* Descrição do problema:
No texto sobre Sartre e Aron, por que motivo Aron foi hostilizado também pela direita?

* Trecho do documento:
________________________

Em artigo recente sobre o centenário de Sartre e Aron, publicado no jornal espanhol El País, o escritor peruano Mario Vargas Llosa lançou uma questão intrigante: como alguém que defendeu tantas causas equivocadas e tantas ideologias perversas pode ter sido considerado por tantos a “consciência moral” de toda uma época? E como o outro - Aron -, que defendeu tenaz e coerentemente a causa da liberdade, pode ter sido tão vilipendiado? A imprensa esquerdista da França, sectária como poucas, cunhou uma frase que pode ser a solução do enigma proposto por Llosa: .Mais vale estar equivocado com Sartre do que ter razão com Aron.. Por se colocar ao lado dos argelinos na guerra pela independ ência, Aron foi hostilizado também pela direita.

Para tentar compreender o que transformou um filósofo de profunda inclinação libertária em um pensador doutrinário, podemos analisar um aspecto que perpassa fortemente as suas obras, principalmente as primeiras: um pessimismo com forte teor niilista. Sartre, por exemplo, em um interessante ensaio sobre o tema hegeliano do Senhor e do Escravo, escreve: “Quando vejo o outro, tento submetê-lo, objetivá-lo, convertê-lo em um ser-em-si para obrigá-lo a aceitar o meu senhorio sobre a realidade. Mas o outro é também um ser-para-si e se opõe a minha pretensão, criando uma luta que faz com que as relações humanas terminem em fracasso, porque buscam algo impossível”. A crença de que o inferno são os outros e de que a vida social é impraticável pode ter levado Sartre a uma beco sem saída filosófico - do qual só pôde escapar através de uma fé cega em ideologias historicistas que prometiam a salvação e a redenção de todos os homens. E o que é ideologia? “É uma tripla isenção - dirá outro pensador francês, Jean-François Revel -, isenção intelectual, isenção da prática e isenção moral”.


Raymond Aron seguiu toda a vida um caminho mais crítico: foi um dos poucos intelectuais do seu tempo que conseguiu enxergar as ideologias e os sistemas filosóficos apenas como elaborações teóricas que só são perfeitas em si mesmas, mas que, em contato com o Real, perdem sua aparente infalibilidade – a realidade parece querer sempre escapar às nossas idéias: “Todo regime conhecido é torpe e culpável se o comparamos com um ideal abstrato de igualdade ou liberdade”. Allan Bloom, pouco tempo após a morte de Aron, escreveu: “Esse foi o homem que vinha tendo razão durante 50 anos. Teve razão nas alternativas políticas que tínhamos à nossa frente; teve razão no que disse sobre Hitler e Stalin; e teve razão quando disse que nossos regimes ocidentais, com todos os seus defeitos, eram a única esperança da humanidade”.

________________________

* Trechos de dados:
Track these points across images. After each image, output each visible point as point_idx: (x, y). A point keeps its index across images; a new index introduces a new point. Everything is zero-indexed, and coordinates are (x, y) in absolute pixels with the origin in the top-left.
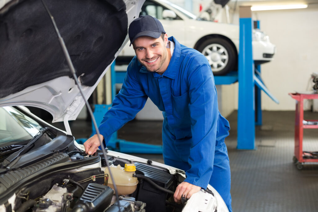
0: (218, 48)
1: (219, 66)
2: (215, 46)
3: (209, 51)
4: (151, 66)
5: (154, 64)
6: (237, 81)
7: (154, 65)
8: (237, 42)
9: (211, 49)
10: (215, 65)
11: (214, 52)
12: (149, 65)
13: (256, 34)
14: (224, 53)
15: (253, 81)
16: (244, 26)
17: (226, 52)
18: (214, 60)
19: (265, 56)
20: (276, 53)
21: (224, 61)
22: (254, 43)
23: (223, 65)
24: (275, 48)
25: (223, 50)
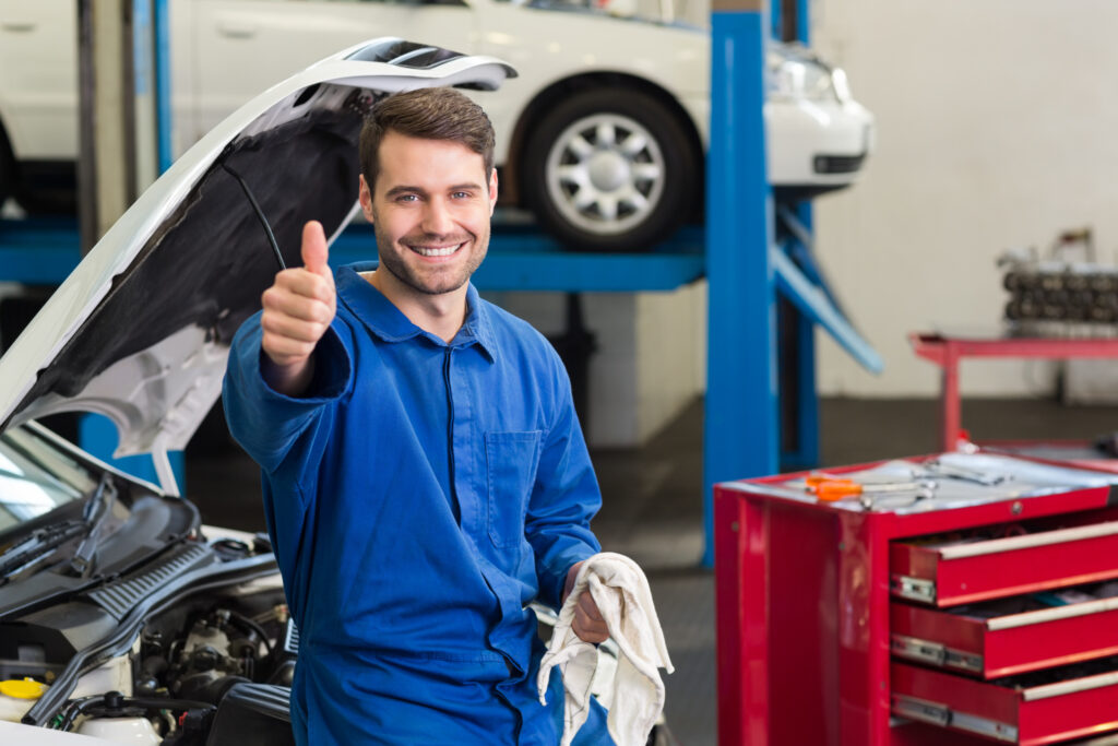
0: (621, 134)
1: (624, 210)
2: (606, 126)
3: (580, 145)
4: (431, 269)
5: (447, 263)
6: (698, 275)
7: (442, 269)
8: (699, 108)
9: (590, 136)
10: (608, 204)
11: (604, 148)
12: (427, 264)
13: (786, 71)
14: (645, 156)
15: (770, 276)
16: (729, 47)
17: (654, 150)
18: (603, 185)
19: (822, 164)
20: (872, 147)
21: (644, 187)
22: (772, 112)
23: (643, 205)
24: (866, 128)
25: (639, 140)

________________________

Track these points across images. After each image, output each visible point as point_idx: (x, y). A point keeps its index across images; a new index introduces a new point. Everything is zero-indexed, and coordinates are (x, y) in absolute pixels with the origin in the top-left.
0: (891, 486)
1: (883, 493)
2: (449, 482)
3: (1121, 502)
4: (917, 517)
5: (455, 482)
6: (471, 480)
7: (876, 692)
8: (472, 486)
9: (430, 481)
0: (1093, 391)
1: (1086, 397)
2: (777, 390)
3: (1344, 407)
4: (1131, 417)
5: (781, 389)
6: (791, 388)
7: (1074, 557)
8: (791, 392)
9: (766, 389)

________________________

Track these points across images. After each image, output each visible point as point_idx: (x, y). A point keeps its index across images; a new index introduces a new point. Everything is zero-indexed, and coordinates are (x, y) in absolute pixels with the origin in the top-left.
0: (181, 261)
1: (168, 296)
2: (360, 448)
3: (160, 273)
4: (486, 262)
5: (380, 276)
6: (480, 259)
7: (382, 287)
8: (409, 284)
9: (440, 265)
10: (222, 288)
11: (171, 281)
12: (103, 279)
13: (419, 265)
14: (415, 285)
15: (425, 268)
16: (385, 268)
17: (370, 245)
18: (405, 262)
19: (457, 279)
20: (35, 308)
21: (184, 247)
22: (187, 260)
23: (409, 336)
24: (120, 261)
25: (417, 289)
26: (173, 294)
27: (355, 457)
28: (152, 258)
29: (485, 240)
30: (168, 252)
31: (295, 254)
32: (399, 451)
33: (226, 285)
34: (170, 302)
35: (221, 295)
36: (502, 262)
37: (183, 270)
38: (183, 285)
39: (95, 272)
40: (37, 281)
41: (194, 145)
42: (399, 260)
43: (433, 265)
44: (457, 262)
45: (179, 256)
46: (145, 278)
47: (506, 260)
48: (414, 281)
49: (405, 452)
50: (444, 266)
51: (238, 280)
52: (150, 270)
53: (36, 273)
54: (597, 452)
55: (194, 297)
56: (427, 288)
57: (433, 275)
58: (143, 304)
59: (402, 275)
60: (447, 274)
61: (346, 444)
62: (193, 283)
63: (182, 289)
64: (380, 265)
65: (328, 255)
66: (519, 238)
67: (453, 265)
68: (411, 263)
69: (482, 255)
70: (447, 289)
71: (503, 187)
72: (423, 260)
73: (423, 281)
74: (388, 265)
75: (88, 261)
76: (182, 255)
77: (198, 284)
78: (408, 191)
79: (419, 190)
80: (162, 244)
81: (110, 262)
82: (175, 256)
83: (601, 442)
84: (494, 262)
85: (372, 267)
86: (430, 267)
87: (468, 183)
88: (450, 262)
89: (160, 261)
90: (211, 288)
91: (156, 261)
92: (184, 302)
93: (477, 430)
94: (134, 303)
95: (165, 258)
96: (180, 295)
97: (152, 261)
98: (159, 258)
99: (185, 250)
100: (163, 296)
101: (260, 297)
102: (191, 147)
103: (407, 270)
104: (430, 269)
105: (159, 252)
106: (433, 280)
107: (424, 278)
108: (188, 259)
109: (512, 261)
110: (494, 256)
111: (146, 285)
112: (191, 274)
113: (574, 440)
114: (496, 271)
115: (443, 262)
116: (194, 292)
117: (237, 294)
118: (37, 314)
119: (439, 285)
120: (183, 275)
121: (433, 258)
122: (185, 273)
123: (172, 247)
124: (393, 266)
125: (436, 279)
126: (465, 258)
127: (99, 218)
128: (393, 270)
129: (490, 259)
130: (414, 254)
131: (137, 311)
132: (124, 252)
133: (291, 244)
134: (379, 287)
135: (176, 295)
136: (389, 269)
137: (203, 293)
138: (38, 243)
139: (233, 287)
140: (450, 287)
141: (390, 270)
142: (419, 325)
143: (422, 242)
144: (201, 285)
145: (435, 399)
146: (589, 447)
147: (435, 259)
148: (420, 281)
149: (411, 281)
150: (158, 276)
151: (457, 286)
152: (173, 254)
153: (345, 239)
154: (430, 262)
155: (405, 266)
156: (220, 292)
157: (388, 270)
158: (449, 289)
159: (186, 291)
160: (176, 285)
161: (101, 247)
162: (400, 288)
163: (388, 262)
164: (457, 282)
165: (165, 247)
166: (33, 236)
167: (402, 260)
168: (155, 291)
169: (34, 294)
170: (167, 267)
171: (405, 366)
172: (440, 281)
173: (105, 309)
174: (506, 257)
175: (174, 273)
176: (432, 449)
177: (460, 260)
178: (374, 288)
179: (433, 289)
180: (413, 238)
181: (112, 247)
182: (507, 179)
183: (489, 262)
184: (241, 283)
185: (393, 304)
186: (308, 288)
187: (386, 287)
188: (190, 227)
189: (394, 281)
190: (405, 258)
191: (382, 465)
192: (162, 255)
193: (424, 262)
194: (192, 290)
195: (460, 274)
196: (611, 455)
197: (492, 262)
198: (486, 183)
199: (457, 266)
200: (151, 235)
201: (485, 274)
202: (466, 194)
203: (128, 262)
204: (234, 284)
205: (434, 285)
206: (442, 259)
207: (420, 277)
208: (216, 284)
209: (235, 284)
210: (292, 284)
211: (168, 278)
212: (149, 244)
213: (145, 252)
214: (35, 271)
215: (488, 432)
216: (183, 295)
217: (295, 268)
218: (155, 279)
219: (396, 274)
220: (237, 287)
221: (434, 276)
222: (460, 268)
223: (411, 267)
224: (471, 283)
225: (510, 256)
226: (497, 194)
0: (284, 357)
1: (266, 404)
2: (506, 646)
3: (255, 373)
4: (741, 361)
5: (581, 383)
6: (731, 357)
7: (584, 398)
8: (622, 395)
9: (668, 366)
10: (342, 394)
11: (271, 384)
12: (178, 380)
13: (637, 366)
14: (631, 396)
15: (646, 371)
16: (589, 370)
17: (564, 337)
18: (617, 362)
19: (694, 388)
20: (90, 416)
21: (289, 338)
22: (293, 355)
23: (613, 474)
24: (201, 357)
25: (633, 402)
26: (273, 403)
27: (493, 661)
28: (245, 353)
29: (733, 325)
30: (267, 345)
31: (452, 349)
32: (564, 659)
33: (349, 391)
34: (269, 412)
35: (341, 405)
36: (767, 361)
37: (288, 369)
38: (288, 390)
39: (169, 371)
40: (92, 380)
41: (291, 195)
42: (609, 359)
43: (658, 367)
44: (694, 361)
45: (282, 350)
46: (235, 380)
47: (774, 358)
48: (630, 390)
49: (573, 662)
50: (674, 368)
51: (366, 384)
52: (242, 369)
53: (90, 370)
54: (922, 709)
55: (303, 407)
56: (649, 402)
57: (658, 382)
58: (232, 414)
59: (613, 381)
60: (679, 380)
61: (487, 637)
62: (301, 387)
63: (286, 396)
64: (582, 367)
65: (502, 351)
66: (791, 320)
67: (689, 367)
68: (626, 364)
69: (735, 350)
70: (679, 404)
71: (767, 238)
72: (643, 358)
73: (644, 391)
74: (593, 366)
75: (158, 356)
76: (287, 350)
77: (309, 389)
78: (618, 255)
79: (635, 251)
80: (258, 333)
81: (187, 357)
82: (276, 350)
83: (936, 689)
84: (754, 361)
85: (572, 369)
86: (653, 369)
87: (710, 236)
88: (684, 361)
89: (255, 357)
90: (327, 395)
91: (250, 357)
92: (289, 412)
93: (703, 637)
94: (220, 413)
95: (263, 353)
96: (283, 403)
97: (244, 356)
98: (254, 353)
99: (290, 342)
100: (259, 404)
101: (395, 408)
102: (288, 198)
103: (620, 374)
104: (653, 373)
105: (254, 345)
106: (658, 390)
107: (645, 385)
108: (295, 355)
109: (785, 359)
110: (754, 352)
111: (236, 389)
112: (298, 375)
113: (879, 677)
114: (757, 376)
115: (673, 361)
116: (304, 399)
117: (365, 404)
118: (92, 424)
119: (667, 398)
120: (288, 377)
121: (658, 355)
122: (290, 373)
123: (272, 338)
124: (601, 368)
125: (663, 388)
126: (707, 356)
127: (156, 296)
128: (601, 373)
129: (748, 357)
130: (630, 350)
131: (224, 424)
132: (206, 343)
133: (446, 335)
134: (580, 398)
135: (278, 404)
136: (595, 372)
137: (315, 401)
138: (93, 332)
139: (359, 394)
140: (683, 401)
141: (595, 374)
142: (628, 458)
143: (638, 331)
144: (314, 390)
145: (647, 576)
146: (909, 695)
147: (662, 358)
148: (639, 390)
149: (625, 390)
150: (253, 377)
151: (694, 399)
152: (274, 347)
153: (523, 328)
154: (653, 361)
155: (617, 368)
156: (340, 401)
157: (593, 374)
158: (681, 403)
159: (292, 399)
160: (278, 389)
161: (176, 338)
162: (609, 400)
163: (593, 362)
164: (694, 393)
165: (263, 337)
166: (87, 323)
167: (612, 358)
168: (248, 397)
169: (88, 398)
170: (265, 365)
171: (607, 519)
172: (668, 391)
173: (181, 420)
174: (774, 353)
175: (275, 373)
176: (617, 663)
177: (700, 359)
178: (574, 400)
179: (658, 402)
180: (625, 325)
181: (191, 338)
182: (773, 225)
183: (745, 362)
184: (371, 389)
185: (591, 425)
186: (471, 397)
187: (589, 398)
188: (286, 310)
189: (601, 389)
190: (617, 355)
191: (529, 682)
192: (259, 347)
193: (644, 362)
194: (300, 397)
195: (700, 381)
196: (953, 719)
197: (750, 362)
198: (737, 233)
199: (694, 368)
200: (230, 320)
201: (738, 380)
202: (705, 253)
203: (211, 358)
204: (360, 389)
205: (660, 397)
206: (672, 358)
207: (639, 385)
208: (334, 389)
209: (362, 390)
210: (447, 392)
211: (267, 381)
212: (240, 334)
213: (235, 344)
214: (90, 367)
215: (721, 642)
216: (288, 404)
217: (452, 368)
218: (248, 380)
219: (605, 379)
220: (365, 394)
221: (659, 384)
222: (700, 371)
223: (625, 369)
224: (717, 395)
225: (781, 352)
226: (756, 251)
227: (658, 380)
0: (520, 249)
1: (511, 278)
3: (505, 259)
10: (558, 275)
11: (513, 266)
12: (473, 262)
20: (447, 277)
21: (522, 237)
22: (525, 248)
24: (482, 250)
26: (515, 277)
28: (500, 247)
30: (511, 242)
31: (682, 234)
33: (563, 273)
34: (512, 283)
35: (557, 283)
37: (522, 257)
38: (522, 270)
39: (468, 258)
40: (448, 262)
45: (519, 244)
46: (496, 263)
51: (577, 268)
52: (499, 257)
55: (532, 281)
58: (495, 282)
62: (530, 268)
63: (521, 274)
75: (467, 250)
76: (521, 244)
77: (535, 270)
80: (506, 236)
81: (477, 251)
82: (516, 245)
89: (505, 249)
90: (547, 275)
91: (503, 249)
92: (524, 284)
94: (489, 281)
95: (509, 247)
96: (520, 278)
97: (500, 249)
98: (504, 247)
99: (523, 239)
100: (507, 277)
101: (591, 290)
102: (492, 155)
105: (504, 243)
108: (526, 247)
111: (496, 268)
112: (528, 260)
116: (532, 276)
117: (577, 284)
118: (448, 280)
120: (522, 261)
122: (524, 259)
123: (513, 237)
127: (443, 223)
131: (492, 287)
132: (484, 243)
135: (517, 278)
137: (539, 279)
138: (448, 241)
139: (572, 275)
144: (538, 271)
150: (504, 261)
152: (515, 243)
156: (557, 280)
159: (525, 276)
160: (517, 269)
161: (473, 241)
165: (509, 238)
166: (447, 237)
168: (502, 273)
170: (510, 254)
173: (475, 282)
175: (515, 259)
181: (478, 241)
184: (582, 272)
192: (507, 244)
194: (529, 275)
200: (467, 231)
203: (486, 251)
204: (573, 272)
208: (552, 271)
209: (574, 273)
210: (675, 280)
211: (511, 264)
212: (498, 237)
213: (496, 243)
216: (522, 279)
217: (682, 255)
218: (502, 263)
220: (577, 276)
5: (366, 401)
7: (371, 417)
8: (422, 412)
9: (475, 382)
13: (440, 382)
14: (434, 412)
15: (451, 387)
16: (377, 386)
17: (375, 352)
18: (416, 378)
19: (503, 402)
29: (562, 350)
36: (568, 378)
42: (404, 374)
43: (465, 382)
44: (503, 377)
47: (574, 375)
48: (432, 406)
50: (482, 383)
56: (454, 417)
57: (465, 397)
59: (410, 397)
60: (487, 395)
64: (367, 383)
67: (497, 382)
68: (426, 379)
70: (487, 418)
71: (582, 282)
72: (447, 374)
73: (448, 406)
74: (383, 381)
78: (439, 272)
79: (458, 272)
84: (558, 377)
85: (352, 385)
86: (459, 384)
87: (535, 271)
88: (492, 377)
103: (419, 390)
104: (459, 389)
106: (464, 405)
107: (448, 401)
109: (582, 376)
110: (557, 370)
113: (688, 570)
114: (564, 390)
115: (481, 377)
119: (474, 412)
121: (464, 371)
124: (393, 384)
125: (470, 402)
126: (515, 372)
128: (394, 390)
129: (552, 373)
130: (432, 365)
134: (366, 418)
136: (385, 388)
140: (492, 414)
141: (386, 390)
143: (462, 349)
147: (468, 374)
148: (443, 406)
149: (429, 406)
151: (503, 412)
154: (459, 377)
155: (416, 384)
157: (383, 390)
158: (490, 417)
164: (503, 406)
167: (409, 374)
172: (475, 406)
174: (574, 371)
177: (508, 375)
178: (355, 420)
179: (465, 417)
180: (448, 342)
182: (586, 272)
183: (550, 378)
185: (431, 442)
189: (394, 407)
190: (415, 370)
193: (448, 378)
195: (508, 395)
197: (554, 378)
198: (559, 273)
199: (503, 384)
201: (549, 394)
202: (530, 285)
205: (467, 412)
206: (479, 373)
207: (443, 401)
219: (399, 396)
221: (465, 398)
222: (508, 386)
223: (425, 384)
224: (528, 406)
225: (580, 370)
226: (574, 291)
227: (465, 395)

________________________

* Área de resposta:
Por ter se colocado ao lado dos argelinos na guerra pela independência.